The incubator concept at Jadar is also paying dividends. Jadarite is a new mineral with no reference points and no known process anywhere in the world that could be used as a template for extraction, so a bench scale pilot plant was a critical part in understanding if and how the lithium could be extracted. This has resulted in a new technology to produce saleable lithium and boron products from the jadarite ore, with a small pilot plant developed at our research centre in Australia to test the new technology.

Over a period of six years a global team of experts has conducted some 2,000 tests to confirm the technical viability of the processing method and this has led to numerous improvements in the production process and in the health, safety and environmental protection processes.

A pioneering spirit

Ours is an extraordinary industry by virtue of the fact that Mother Nature hides her minerals in some of the most remote, ecologically pristine environments in the world.

And with much of the low-lying fruit already discovered, we need to be prepared to go, with a sense of adventure, to places that Mother Nature needs to take us, to find the next generation of minerals and develop ways to extract them in the full knowledge of what we will be leaving behind.

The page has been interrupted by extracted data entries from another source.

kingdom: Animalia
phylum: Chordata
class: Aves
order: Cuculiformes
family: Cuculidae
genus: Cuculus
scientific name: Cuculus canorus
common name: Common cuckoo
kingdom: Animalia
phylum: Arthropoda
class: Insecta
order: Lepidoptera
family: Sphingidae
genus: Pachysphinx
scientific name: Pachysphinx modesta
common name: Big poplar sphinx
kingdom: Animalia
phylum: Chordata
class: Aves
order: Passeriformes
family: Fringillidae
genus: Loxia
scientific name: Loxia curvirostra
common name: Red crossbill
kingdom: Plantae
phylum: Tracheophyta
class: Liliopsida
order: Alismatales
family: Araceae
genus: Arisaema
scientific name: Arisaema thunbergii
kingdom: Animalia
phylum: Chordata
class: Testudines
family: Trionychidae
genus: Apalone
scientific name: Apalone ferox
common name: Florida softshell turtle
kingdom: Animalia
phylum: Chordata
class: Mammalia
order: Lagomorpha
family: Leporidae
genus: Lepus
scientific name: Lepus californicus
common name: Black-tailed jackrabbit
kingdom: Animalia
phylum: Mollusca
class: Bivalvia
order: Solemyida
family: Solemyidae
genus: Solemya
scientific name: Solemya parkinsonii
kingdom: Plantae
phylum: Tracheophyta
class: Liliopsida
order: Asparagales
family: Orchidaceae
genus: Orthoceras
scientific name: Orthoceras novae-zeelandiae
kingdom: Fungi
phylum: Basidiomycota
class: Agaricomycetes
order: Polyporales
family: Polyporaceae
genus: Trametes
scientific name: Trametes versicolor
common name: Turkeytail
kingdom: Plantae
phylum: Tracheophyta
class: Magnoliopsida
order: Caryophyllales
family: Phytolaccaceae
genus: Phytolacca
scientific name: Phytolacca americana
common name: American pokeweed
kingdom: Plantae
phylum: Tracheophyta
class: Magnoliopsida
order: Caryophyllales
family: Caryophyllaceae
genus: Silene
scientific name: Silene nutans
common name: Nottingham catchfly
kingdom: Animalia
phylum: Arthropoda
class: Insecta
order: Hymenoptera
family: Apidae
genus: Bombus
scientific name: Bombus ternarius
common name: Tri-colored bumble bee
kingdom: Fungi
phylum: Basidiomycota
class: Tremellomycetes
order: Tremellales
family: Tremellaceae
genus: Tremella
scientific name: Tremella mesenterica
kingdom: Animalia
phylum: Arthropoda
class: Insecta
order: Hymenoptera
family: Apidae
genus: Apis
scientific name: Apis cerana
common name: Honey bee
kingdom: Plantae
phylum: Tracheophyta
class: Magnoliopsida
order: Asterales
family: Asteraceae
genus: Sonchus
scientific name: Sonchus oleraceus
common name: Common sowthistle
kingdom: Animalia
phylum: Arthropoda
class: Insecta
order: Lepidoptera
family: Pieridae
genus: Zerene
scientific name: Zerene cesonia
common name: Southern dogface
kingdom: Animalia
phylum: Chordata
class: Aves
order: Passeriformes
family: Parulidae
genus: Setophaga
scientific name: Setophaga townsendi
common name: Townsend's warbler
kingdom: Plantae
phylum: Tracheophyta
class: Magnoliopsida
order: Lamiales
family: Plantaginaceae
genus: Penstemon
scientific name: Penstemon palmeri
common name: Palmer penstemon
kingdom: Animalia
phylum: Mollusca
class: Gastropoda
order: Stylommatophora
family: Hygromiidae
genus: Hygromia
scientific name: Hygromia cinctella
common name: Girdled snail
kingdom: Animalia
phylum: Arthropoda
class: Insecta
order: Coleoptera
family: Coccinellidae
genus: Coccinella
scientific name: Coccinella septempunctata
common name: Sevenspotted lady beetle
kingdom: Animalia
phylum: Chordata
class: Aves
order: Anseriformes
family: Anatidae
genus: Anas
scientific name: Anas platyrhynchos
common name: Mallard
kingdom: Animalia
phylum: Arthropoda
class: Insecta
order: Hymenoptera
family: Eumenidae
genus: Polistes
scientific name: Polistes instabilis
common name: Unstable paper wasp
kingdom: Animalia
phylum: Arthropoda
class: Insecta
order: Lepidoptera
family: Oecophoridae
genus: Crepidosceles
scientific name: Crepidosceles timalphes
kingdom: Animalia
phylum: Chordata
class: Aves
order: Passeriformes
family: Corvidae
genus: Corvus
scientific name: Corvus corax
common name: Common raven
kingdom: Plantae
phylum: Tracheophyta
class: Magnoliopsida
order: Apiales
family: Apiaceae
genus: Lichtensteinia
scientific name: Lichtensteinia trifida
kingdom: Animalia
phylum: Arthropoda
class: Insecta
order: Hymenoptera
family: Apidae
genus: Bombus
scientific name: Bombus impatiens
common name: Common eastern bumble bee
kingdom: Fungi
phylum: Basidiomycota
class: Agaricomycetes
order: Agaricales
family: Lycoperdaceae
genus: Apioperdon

This is what will be required of our next generation of geologists, metallurgists and other disciplines we have not even heard of, if we are to go to the ends of the earth to discover the next generation of minerals, against a backdrop of climate change and the ever-increasing demands on the fragile planet we all share. We need to imbue them with a pioneering spirit, to enable them to challenge norms and the status quo, to embrace new technology and advanced data analytics and to deeply understand the requirement to transition to a low-carbon future.